When someone tells me they will do something I expect them to follow through about 9 times out of 10. Unfortunately, keeping your word 90% of the time is not good enough!

Think about an app that you depend on almost every day like Gmail. If Gmail were only 90% reliable, it would be out of service for over a month every year. No one would use the app if that were the case. 

People are not expected to be as consistent as email software but we can learn a valuable lesson from Gmail. The reliability that an application, car, appliance, or human being offers us shapes the kind of relationship we have with it. If we feel like we can depend on something or someone, it frees us from having to make contingency plans. A high degree of reliability lowers the mental and emotional overhead of engaging in a relationship. People remember when they feel wronged. Sometimes all it takes is one broken promise to taint our reputation.

For that reason, some people go to great lengths to avoid commitment. This is impractical and undesirable. Studies have shown that making and fulfilling promises is a strong way to build trust and connection. We should look for opportunities to make promises and commitments that we can follow through on.

Why don’t we keep our promises and what can we do about it? 

Mistake #1: We over-promise

My wife and I recently did a full interior remodel of our house. Near the beginning of the project, the general contractor told us the rough plumbing would be completed in 3-4 weeks. It ended up taking 8 weeks! Similar timelines were communicated and inevitably missed again and again throughout the project. Despite the contractor delivering high-quality work, this pattern of over-promising and under-delivering drove us insane.
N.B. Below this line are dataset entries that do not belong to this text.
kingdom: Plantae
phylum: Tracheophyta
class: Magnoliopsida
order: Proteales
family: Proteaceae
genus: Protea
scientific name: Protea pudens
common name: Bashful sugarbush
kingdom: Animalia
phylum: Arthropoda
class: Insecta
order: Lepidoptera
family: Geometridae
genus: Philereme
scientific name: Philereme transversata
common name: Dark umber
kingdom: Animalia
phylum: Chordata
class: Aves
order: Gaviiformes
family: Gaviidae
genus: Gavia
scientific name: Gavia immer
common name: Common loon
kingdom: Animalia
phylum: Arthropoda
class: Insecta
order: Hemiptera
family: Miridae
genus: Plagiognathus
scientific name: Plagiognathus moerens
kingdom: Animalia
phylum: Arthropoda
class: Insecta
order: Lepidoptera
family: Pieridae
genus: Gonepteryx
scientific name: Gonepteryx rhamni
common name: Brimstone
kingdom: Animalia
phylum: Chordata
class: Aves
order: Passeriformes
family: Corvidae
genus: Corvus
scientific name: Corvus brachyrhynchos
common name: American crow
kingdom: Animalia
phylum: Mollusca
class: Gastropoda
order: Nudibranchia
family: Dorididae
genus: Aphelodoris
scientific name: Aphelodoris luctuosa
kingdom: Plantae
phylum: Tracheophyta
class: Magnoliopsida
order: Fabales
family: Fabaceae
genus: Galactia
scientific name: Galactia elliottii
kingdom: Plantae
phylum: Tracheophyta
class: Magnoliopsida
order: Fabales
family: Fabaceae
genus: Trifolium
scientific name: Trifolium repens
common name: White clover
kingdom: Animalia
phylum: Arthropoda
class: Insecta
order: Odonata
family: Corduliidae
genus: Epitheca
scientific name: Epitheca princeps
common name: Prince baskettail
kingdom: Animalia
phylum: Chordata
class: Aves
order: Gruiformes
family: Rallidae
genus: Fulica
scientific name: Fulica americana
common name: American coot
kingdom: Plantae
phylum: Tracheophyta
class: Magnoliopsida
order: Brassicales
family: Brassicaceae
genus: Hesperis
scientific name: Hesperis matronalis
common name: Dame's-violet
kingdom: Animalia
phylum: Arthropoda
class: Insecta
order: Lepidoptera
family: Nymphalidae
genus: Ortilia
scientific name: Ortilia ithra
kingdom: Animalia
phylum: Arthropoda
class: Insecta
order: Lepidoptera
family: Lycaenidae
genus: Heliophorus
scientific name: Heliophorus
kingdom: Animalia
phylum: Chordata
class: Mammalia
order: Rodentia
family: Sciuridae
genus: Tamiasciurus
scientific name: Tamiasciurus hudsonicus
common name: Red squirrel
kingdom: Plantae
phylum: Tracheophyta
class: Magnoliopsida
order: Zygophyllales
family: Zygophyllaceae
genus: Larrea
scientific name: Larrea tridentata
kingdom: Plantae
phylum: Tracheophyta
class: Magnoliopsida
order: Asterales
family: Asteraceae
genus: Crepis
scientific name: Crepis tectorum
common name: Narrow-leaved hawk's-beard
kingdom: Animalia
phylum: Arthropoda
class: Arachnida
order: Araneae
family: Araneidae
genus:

It negatively complicated what would have otherwise been a happy customer relationship.

Over-promising is communicating an unachievable timeline or overstating confidence in the expected result. It can also be presenting your intentions as guarantees before they’ve come face to face with the unmoving contours of reality.

In order to stop over-promising, you have to train yourself to recognize when you are tempted to make someone happy by committing to something you can’t guarantee. Once we start to recognize when we are overpromising, we can chunk our promises into pieces that we can guarantee delivery on.

For example, instead of promising my co-worker a finished proposal in two weeks, I could have promised to schedule a time to begin work on the proposal and agreed to give a status update in the next meeting.

Mistake #2: We fail to create action plans for our commitments

My parents recently visited from out of town. At the start of their visit, my 10-year-old son asked if we could take my parents to his favorite park that has a goldfish pond. I figured we would have plenty of opportunities to hop in the car for a quick outing the following week so I said “yes” without hesitation. By the end of the week, we hadn’t made it to the park and I had broken a promise to my child. I can still feel the sting of disappointment in his voice.

In this case, my problem wasn’t overpromising. There was time to go to the park. My mistake was not following through on carving out space for my promise in the family's list of priorities.

I see the error of sloppy follow-up run rampant in many professional lives. A “yes” with no specific action plan, priority, or deadline is begging to get bumped by someone else’s plan, priority, or deadline. This mistake can be a fast track to a mediocre reputation.

The solution to sloppy follow-through is building a habit of writing down and scheduling a specific plan every time you make a promise. A goal with no game plan is a countdown clock to failure. Build this habit by deciding where you will write down your action plans and setting a daily reminder to take inventory of any promises you haven’t captured.

Every day is an opportunity to be more reliable

I could have avoided the mental anguish of disappointing my co-workers had I recognized the temptation to over-promise and instead made an achievable promise with a scheduled plan of action. Once you internalize how valuable reliability is, you will gain the clarity required to create habits that will make you a rock of trustworthiness. Use each day to cast a vote for becoming someone who makes promises and keeps them. It’s a sure-fire way to set yourself apart in a world of flakey people.